SPRINGDALE, ARK. —Tyson Foods Inc. finished fiscal 2020 on a high note. Strength in the company’s Beef and Pork business units buoyed results as management dealt with the uncertainty caused by the coronavirus (COVID-19).
“We've recently faced unprecedented and unfamiliar times, but our business is settling down, and we're uniquely positioned to fulfill our long-term strategy,” said Samuel Dean Banks, president and chief executive officer, during a Nov. 16 conference call with securities analysts. “Our business performed well and delivered strong fourth-quarter and full-year results.”
Net income for the year ended Oct. 3 totaled $2.1 billion, equal to $6.02 per share on the common stock and an improvement over fiscal 2019 when the company earned $2 billion, equal to $5.67 per share.
Fiscal-year sales climbed to $43.2 billion from $42.4 billion the year prior.
“Our Beef and Pork segments both delivered a strong performance on the year, while Prepared Foods showed positive momentum, including a continuation of share gains across many retail categories,” Banks said. “Our Chicken business is still performing below our long-term earnings expectations, while our Tyson frozen value-added and premium products have performed strongly.
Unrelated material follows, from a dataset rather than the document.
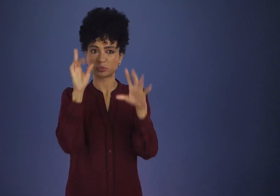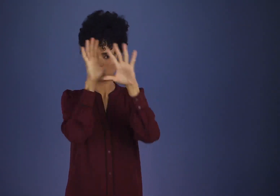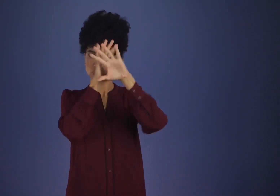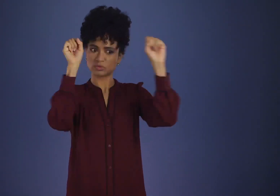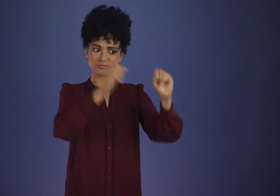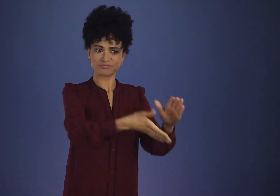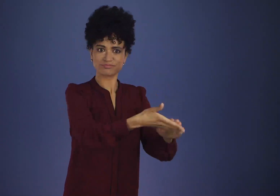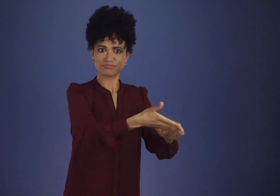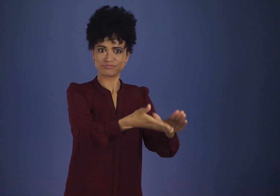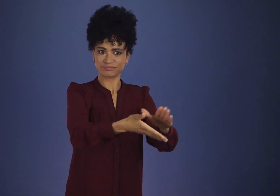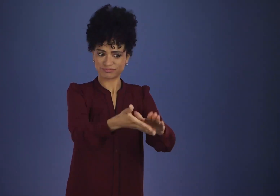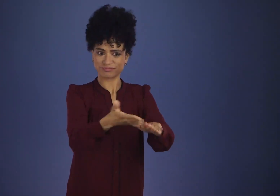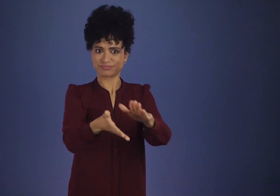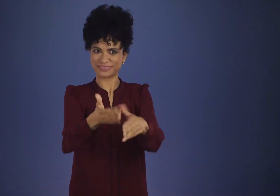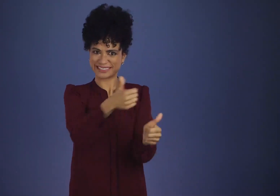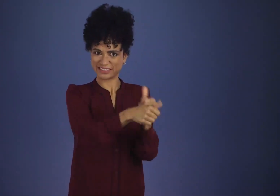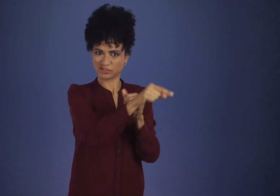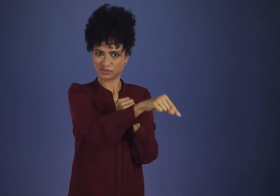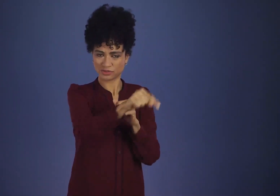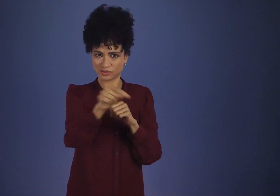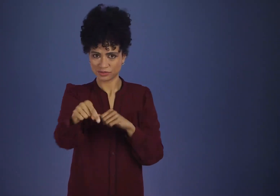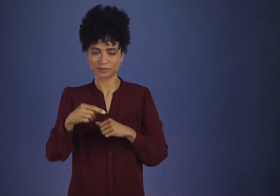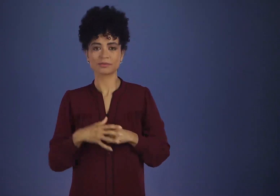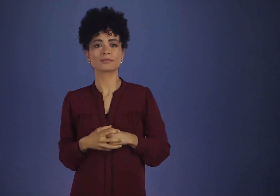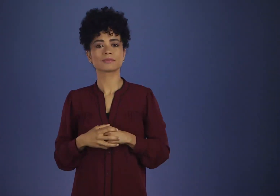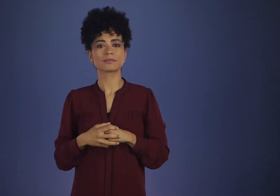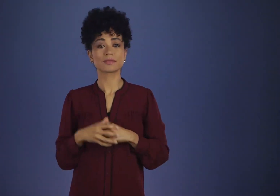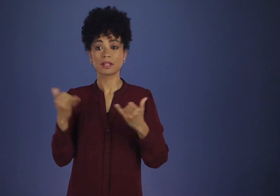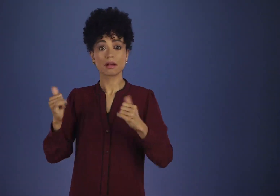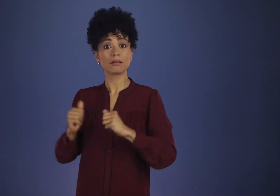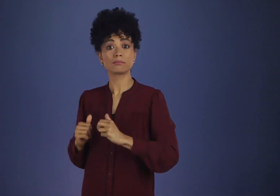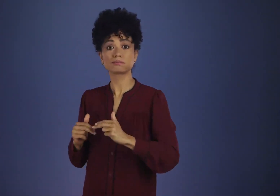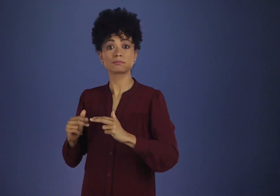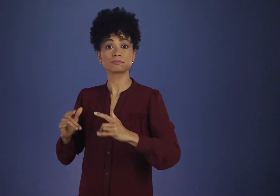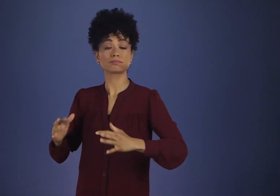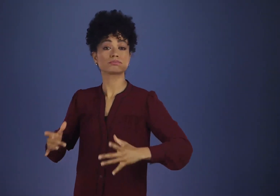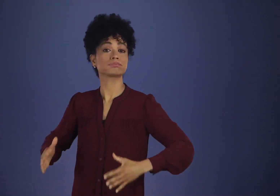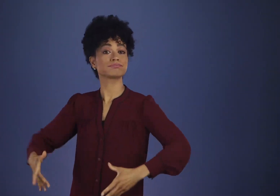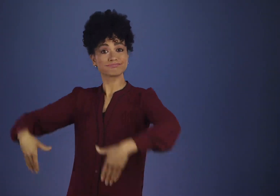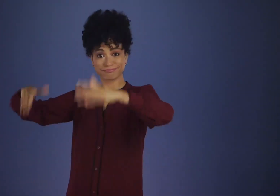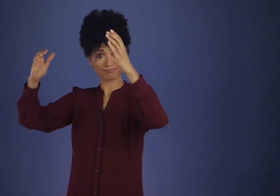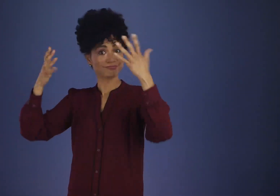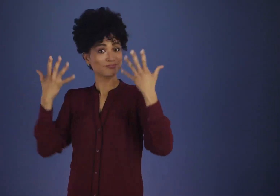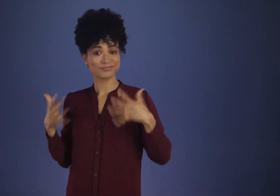Freshly painted, the new center shone. The warmth of it all spread through the town.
Other businesses have not.”
For the year, Beef segment sales dipped to $15.7 billion from $15.8 billion the year prior, but operating income increased to $1.7 billion from $1.1 billion.
“The Beef segment delivered solid earnings as the cutout margin remained strong, while live cattle prices driven by plentiful supplies remained relatively low,” Banks said. “This was set against the backdrop of continued strong consumer demand.”
Pork sales ticked up to $5.1 billion from $5 billion during fiscal 2019. Operating income surged to $565 million from $263 million.
“… Export demand has increased at a pace that has helped to offset increased pork supplies domestically,” Banks said. “This demand has been supportive of hog prices, which is critical for US independent hog farmers.”
While Prepared Foods sales improved to $8.5 billion from $8.4 billion, business unit operating income fell to $743 million from $843 million.
“Our brands and products continue to resonate with consumers, as demonstrated by our track record of share growth, nine quarters in a row,” Banks said. “We have a balanced mix of distribution channels giving us a resilient business model that's able to effectively react to external factors, including obstacles caused by COVID-19.”
He added that Prepared Foods is pursuing stock-keeping unit rationalization opportunities throughout the production network.
Chicken remains a problem
While the performance of the Beef, Pork and Prepared Foods units was positive, the Chicken segment remains a work in progress. Business unit sales dipped to $13.2 billion from $13.3 billion the year prior, and Chicken operating income plunged to $122 million from $621 million.
To address the challenges facing the Chicken unit, Banks said it is going “back to basics.”
“We've always taken effort to value up a portfolio and build higher-margin products inside given plants … and that decision was made at the expense of operational efficiency whenever protein prices were high and we could go capture the margin in the marketplace,” he said. “With the correction in leg quarters and breast meat and pricing, that makes it hard to run your plants … efficiently. We're now going back to basics and making sure that the plants run lean and effective and efficient. And then if and when pricing ever recovers, we'll be able to capture that margin on top.”
Management is guiding that fiscal 2021 sales will be between $42 billion and $44 billion, and that US meat protein production, which includes beef, pork, chicken and turkey, should increase 1% from fiscal 2020 levels. Banks said he expects Pork business margins to moderate toward historical levels as industry capacity, live animal supplies and finished goods inventories equilibrate.
“At the same time, we expect stronger performances from our Prepared Foods and Chicken businesses as we sharpen our focus on cost reduction and operational improvement,” he said. “We also expect that when the virus recedes, our ability to drive business improvements will accelerate.
“While we will continue to face pandemic-related challenges in fiscal 2021, we're settling the business down to be focused on executing our long-term strategy while generating strong returns for shareholders.”